- **How to complete this task**: Which lines in the records contain the word "équipe"? Find each one and copy it out.

[Stored dataset items]
::::
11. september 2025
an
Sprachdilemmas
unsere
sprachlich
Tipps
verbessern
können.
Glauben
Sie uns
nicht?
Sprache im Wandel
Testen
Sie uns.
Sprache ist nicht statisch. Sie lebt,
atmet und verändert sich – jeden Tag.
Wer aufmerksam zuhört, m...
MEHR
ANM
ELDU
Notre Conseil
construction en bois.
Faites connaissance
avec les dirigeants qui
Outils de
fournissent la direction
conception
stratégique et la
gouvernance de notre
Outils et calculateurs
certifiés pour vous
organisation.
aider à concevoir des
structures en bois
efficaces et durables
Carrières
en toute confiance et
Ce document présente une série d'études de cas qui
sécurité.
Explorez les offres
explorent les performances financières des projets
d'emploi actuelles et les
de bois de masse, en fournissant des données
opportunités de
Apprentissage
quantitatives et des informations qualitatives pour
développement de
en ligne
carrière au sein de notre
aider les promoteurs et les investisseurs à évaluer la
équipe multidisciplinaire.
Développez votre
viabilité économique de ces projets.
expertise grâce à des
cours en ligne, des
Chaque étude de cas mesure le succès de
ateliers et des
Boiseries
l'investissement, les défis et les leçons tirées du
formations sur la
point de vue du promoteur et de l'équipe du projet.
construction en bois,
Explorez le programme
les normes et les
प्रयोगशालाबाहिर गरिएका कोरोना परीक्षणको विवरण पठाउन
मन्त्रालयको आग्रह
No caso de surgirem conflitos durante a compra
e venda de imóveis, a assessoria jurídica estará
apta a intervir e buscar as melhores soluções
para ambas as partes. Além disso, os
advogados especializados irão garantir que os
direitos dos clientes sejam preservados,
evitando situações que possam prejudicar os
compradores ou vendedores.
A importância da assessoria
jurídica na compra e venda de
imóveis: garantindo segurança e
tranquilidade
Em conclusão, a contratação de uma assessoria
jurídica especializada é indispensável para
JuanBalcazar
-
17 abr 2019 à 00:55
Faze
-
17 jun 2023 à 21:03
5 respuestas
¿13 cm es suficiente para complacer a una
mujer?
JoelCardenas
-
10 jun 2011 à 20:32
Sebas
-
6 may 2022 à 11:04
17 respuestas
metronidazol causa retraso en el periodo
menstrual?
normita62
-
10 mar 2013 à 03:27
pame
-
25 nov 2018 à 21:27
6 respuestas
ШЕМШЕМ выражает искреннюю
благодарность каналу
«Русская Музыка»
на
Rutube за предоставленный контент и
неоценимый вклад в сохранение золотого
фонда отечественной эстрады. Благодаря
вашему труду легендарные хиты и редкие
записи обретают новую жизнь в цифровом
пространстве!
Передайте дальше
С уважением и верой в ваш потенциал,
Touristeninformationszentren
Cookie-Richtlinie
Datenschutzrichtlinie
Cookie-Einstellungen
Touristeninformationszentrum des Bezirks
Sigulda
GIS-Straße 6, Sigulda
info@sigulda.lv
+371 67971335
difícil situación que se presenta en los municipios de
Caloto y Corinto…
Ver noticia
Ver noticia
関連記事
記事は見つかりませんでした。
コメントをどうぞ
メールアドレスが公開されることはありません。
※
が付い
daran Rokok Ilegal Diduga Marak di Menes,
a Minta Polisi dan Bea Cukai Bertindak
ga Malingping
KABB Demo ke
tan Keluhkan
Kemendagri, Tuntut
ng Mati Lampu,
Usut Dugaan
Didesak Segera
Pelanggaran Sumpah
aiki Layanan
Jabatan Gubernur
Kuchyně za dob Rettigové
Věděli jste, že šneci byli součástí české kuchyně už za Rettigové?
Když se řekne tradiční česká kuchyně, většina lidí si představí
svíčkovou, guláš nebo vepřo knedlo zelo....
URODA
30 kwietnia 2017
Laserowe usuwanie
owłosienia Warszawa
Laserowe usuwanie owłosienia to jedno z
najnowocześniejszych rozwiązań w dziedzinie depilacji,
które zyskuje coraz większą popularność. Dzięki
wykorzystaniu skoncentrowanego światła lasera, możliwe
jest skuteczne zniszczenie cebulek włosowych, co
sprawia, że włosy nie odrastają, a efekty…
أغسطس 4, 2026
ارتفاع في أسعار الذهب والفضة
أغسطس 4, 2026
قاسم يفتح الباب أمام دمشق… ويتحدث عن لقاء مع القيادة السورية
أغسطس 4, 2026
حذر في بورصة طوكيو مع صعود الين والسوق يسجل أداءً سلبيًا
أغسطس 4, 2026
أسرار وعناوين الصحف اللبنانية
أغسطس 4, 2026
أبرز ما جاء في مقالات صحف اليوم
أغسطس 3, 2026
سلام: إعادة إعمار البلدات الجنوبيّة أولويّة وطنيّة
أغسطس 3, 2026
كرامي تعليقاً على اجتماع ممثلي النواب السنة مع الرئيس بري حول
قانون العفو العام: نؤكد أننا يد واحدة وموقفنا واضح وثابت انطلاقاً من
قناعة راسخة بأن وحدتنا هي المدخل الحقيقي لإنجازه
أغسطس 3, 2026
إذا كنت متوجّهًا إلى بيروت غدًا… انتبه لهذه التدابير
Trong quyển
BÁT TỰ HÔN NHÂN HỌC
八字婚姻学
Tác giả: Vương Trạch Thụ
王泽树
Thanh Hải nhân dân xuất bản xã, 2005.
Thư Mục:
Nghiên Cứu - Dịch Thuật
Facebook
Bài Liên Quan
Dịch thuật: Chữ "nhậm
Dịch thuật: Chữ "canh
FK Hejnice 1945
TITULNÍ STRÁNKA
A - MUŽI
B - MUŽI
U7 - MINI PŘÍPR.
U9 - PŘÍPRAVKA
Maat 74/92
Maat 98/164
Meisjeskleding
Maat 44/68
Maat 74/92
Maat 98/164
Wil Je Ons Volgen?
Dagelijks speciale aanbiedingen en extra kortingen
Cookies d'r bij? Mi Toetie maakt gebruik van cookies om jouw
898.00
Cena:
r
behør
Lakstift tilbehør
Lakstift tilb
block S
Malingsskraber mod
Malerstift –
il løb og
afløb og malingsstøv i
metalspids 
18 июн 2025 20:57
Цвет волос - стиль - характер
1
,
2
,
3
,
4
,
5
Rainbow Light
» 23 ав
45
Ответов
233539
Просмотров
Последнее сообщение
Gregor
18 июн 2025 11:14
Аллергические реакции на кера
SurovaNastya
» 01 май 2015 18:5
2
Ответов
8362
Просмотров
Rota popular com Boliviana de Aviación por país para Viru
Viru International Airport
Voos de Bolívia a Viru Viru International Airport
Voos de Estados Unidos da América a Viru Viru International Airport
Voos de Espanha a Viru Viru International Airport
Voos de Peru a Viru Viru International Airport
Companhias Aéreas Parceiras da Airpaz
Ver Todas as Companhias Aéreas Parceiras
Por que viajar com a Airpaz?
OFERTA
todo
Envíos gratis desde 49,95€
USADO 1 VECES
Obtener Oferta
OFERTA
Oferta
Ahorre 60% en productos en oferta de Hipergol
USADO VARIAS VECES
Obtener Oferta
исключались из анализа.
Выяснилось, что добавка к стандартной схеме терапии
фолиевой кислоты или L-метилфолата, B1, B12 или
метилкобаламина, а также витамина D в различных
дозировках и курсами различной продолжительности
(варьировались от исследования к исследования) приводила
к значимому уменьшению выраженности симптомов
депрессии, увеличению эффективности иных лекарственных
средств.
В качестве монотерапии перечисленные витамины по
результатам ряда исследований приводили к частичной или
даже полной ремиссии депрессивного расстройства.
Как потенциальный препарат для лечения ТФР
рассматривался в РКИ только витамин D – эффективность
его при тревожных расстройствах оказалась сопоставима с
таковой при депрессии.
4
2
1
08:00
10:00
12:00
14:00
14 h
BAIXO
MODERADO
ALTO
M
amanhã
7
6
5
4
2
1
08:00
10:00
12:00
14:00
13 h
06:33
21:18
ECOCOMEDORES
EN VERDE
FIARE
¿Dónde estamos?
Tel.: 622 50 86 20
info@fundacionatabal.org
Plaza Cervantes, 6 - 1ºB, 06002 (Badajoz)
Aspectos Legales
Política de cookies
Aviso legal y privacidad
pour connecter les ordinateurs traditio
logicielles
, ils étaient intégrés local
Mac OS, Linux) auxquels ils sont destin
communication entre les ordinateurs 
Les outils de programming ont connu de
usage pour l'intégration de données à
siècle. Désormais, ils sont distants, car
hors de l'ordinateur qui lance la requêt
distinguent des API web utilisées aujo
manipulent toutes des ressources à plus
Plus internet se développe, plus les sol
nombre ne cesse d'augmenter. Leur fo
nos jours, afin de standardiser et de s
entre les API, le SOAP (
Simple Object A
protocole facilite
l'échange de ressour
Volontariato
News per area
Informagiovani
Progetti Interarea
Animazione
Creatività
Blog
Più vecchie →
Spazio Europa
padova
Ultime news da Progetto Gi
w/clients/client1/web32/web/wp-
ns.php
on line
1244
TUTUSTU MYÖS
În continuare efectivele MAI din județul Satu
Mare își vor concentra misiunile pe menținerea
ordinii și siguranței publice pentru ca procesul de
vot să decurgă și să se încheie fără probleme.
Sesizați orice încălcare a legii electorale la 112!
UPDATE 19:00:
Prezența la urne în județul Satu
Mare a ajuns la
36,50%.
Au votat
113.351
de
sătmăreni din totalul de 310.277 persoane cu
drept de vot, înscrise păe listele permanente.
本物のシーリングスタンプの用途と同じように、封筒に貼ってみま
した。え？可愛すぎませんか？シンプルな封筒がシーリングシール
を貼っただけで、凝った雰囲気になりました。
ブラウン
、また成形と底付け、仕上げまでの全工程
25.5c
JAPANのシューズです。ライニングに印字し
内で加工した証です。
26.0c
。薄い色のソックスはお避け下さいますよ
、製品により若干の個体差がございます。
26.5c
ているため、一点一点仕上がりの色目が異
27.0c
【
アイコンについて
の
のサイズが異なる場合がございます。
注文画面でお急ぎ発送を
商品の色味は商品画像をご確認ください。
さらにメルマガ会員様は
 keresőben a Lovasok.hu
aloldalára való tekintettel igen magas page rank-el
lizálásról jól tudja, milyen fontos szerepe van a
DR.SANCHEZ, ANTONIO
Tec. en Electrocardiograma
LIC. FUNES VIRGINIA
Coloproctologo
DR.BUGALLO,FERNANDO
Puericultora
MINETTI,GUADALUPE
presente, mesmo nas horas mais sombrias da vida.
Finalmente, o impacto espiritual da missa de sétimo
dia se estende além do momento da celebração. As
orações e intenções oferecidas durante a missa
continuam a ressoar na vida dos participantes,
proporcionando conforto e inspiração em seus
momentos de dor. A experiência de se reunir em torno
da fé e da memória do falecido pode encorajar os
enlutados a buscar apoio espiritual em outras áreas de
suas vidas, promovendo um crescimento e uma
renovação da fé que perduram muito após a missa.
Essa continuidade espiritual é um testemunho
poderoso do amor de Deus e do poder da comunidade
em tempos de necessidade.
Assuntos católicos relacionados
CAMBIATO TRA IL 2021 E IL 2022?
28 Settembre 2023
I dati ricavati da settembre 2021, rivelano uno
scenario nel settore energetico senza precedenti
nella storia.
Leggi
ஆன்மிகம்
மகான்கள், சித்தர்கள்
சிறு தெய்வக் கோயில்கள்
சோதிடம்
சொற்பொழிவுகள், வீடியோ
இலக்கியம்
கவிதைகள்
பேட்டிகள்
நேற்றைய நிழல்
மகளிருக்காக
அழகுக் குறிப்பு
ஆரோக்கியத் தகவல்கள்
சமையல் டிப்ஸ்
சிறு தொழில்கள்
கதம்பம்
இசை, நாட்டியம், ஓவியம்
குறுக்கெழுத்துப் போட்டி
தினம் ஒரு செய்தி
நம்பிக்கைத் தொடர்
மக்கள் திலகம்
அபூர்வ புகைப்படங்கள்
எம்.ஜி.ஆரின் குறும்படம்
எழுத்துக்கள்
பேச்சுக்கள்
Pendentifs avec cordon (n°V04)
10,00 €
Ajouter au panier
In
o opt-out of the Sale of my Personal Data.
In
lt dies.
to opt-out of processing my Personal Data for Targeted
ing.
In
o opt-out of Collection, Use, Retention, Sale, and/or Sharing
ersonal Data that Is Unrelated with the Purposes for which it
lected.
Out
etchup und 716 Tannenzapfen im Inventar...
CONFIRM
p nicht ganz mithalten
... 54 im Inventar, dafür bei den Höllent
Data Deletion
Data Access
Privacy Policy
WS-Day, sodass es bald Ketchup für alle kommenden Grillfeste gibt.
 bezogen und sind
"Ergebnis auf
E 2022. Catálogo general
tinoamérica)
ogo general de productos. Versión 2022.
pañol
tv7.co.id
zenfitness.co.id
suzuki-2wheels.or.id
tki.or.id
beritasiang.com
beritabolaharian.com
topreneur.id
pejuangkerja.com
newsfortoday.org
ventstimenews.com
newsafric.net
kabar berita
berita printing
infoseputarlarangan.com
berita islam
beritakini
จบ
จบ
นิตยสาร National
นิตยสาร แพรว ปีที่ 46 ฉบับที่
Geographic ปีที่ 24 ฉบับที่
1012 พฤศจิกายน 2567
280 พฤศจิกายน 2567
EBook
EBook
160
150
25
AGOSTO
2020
::::
- **The answer**:
équipe multidisciplinaire.
point de vue du promoteur et de l'équipe du projet.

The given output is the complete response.